Chancellor's needs to find £5bn to 'end austerity' - IFS
Chancellor Philip Hammond’s 2019 budget could fall £5bn short of to fulfill his pledge to “end austerity”, the Institute for Fiscal Studies has calculated.
Over the four years from 2019-20 to 2023-24, the Chancellor would need to find an extra £2.2bn to avoid real cuts to ‘unprotected’ spending overall. He would need to find an additional £5bn to avoid this spending falling in per-capita terms and £11bn to avoid it falling as a share of national income, the thinktank said.
The IFS believes that although the Chancellor pledged to grant a £30bn boost in public spending by 2024 for NHS spending, defence and international aid back in October, he failed to cover funding for local councils and other departments and could fail to come through with his promise to “end austerity”.
The study believes that in the next Spending Review that will be published by the government in 2019, the Chancellor might change some of his plans that were unveiled in late 2018. This could happen since a sharp slowdown in economic growth is expected and could force the Office for Budget Responsibility to review their figures.
The Bank of England revised a previous forecast for the growth in the next year down to growth of just 1.2%. A downgrade of GDP of 0.5% would reduce annual GDP by around £10bn and it suggests it would add between around £5bn and £7bn to the deficit.

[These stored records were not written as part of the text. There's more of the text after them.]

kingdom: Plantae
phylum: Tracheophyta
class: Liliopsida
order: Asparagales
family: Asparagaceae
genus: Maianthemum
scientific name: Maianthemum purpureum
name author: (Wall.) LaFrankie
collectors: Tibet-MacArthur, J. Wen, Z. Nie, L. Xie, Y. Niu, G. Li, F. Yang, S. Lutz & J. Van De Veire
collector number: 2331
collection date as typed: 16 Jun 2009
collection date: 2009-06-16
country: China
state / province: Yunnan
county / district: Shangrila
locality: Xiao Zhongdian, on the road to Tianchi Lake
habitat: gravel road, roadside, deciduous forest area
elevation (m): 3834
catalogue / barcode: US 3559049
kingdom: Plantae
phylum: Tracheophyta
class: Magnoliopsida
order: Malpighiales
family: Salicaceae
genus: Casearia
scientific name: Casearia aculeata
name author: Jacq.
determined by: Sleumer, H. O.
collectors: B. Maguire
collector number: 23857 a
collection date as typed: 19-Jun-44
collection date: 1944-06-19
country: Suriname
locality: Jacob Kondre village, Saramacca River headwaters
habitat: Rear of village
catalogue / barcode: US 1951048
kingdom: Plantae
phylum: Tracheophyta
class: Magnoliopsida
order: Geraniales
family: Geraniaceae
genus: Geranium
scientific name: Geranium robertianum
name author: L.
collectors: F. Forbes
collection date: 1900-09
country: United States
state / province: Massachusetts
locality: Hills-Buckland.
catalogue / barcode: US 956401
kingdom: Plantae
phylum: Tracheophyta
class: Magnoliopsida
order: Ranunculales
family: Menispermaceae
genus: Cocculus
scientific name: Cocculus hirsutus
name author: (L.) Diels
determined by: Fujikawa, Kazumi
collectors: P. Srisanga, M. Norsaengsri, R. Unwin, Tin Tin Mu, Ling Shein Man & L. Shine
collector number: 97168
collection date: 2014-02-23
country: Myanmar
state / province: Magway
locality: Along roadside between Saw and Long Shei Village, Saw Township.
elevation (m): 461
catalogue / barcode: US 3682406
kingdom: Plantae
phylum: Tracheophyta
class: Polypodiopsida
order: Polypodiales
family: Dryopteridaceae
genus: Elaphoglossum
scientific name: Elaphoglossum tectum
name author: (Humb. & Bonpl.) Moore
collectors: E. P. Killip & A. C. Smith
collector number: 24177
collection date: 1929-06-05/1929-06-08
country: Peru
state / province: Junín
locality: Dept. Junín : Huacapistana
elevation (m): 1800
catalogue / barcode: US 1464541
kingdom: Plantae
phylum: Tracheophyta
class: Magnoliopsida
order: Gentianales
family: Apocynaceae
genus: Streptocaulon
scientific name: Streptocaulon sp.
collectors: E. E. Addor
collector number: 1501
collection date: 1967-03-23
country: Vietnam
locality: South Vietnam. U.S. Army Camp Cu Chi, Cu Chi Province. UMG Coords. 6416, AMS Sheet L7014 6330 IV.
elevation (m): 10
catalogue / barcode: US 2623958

The IFS found that “some areas of spending have been squeezed much harder than others. For instance, while the Department for International Development enjoyed a 25% increase in its day-to-day budget between 2010−11 and 2019−20 (the final year of the last Spending Review), the Ministry of Justice and Department for Environment, Food and Rural Affairs have each seen a reduction of around 40%.